[EXERCISE TEXT]:
**********

The layers of terraces are so perfectly landscaped, you can only imagine the time and effort that went into creating them, but apart from being obviously practical, they are incredibly beautiful to look at too.
A really popular thing to do is hire bicycles and cycle through the paddie fields, and I think it would be a great way of seeing them up close. However, if like us you’re short on time then don’t worry because a quick walk through will give you just as great an experience.
Casa Luna is a restaurant located in the centre of Ubud town, and was recommended to us by my Sister who had been before.
If you read some of my earlier travel posts, you’ll know that one thing I was very much looking forward to trying out in Bali was some local Jamu. For those of you who don’t know, Jamu is a type of herbal medicine that is believed to have healing properties for both mind and body. It comes in many forms, but one form it comes in is in a healthy juice.
As soon as I saw it on the menu in Casa Luna I knew I had to try so I ordered it, not quite knowing what to expect. I was told their Jamu was a combination of Tumeric, Lime and Honey, full of antioxidants and apparently good for fighting cancer and healing the liver.
So being the good sport that I am I took a big gulp, and tried not to wince as I swallowed. The flavour was let’s say, unique, and I only managed to consume half the glass before I had to give up.

**********

Stored items from a collection:

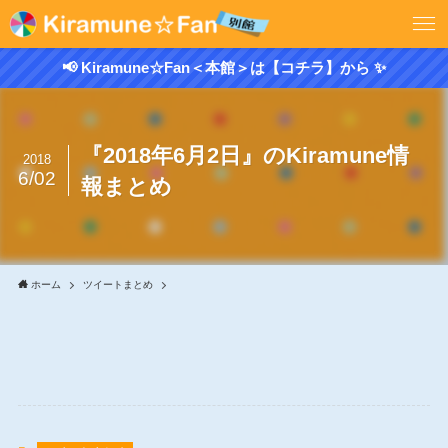
📢 Kiramune☆Fan＜本館＞は【コチラ】から ✨
『2018年6月2日』のKiramune情
2018
6/02
報まとめ
ホーム
ツイートまとめ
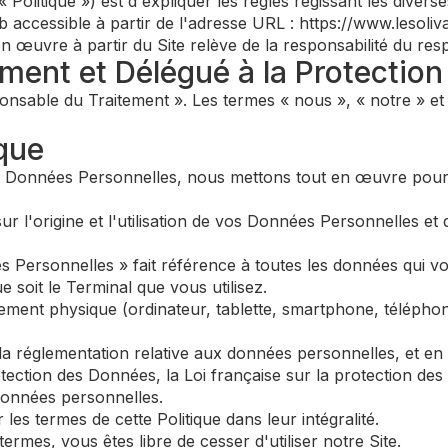
a « Politique ») est d'expliquer les règles régissant les dive
b accessible à partir de l'adresse URL : https://www.lesoliva
 œuvre à partir du Site relève de la responsabilité du res
ement et Délégué à la Protectio
onsable du Traitement ». Les termes « nous », « notre » et «
ique
s Données Personnelles, nous mettons tout en œuvre pour 
ur l'origine et l'utilisation de vos Données Personnelles et 
es Personnelles » fait référence à toutes les données qui 
e soit le Terminal que vous utilisez.
pement physique (ordinateur, tablette, smartphone, téléphone
 la réglementation relative aux données personnelles, et e
ction des Données, la Loi française sur la protection des 
données personnelles.
 les termes de cette Politique dans leur intégralité.
ermes, vous êtes libre de cesser d'utiliser notre Site.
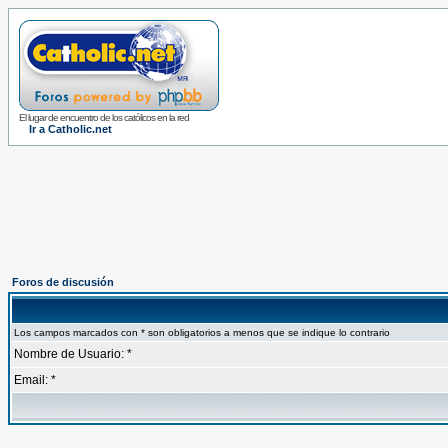
El lugar de encuentro de los católicos en la red
Ir a Catholic.net
Foros de discusión
Los campos marcados con * son obligatorios a menos que se indique lo contrario
Nombre de Usuario: *
Email: *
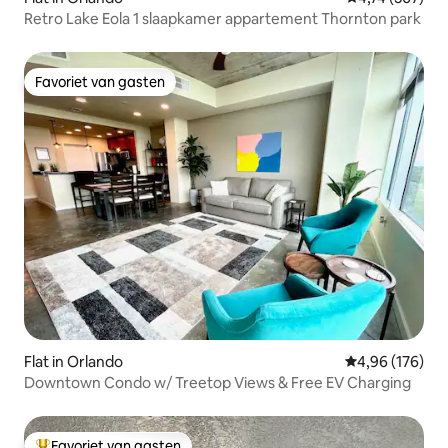
Retro Lake Eola 1 slaapkamer appartement Thornton park
Favoriet van gasten
Favoriet van gasten
Flat in Orlando
Gemiddelde beo
4,96 (176)
Downtown Condo w/ Treetop Views & Free EV Charging
Favoriet van gasten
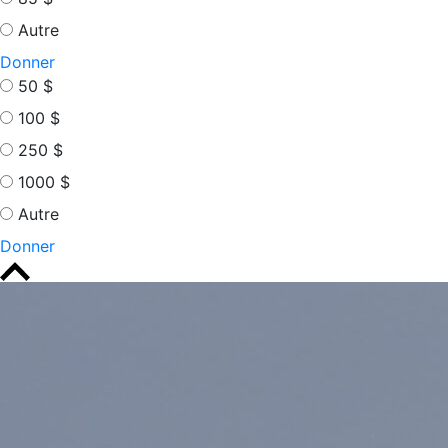
Autre
Donner
50 $
100 $
250 $
1000 $
Autre
Donner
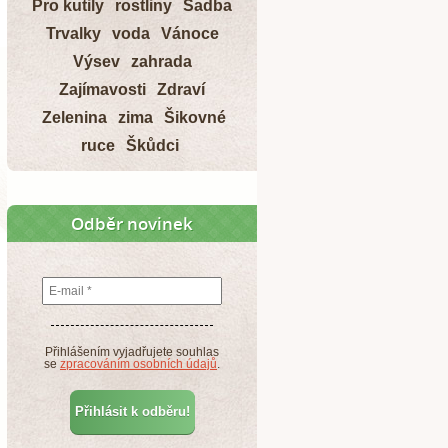
Pro kutily
rostliny
Sadba
Trvalky
voda
Vánoce
Výsev
zahrada
Zajímavosti
Zdraví
Zelenina
zima
Šikovné
ruce
Škůdci
Odběr novinek
Přihlášením vyjadřujete souhlas
se
zpracováním osobních údajů
.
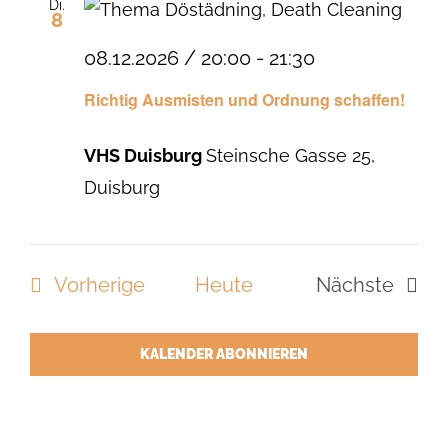
Di.
8
08.12.2026 / 20:00
-
21:30
Richtig Ausmisten und Ordnung schaffen!
VHS Duisburg
Steinsche Gasse 25,
Duisburg
Veranstaltungen
Vorherige
Heute
Nächste
Veranstal
KALENDER ABONNIEREN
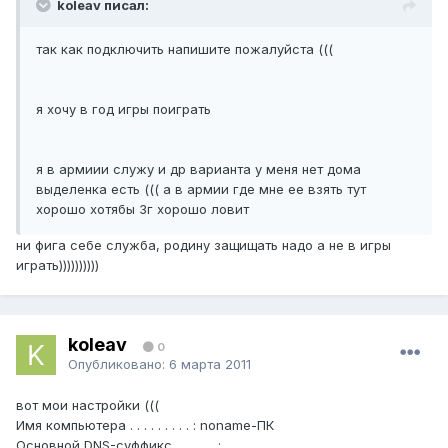
koleav писал:
так как подключить напишите пожалуйста (((
я хочу в год игры поиграть
я в армиии служу и др варианта у меня нет дома
выделенка есть ((( а в армии где мне ее взять тут
хорошо хотябы 3г хорошо ловит
ни фига себе служба, родину защищать надо а не в игры
играть))))))))))
koleav
0
Опубликовано:
6 марта 2011
вот мои настройки (((
Имя компьютера . . . . . . . . . : noname-ПК
Основной DNS-суффикс . . . . . . :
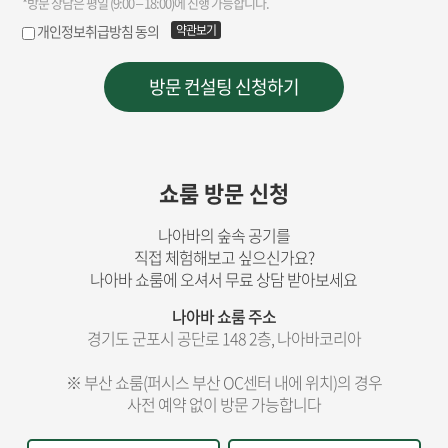
쇼룸 방문 신청
나아바의 숲속 공기를
직접 체험해보고 싶으신가요?
나아바 쇼룸에 오셔서 무료 상담 받아보세요
나아바 쇼룸 주소
경기도 군포시 공단로 148 2층, 나아바코리아
※ 부산 쇼룸(퍼시스 부산 OC센터 내에 위치)의 경우
사전 예약 없이 방문 가능합니다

**********

[APPLY WHAT YOU READ]:
#1 According to the travel post, why did the writer order the Jamu at Casa Luna? Answer in one to three sentences.
#2 In the travel post, who recommended Casa Luna to the writer?
#3 Print the passage of the travel post between "As soon as I" and "healing the liver.", inclusive.
The rows are separate material and are not part of the travel post.

[SOLUTIONS FOR EACH TASK]:
#1 The writer had been looking forward to trying some local Jamu in Bali. On seeing it on the Casa Luna menu, the writer knew it had to be tried.

#2 The writer's sister, who had been there before, recommended it.

#3
As soon as I saw it on the menu in Casa Luna I knew I had to try so I ordered it, not quite knowing what to expect. I was told their Jamu was a combination of Tumeric, Lime and Honey, full of antioxidants and apparently good for fighting cancer and healing the liver.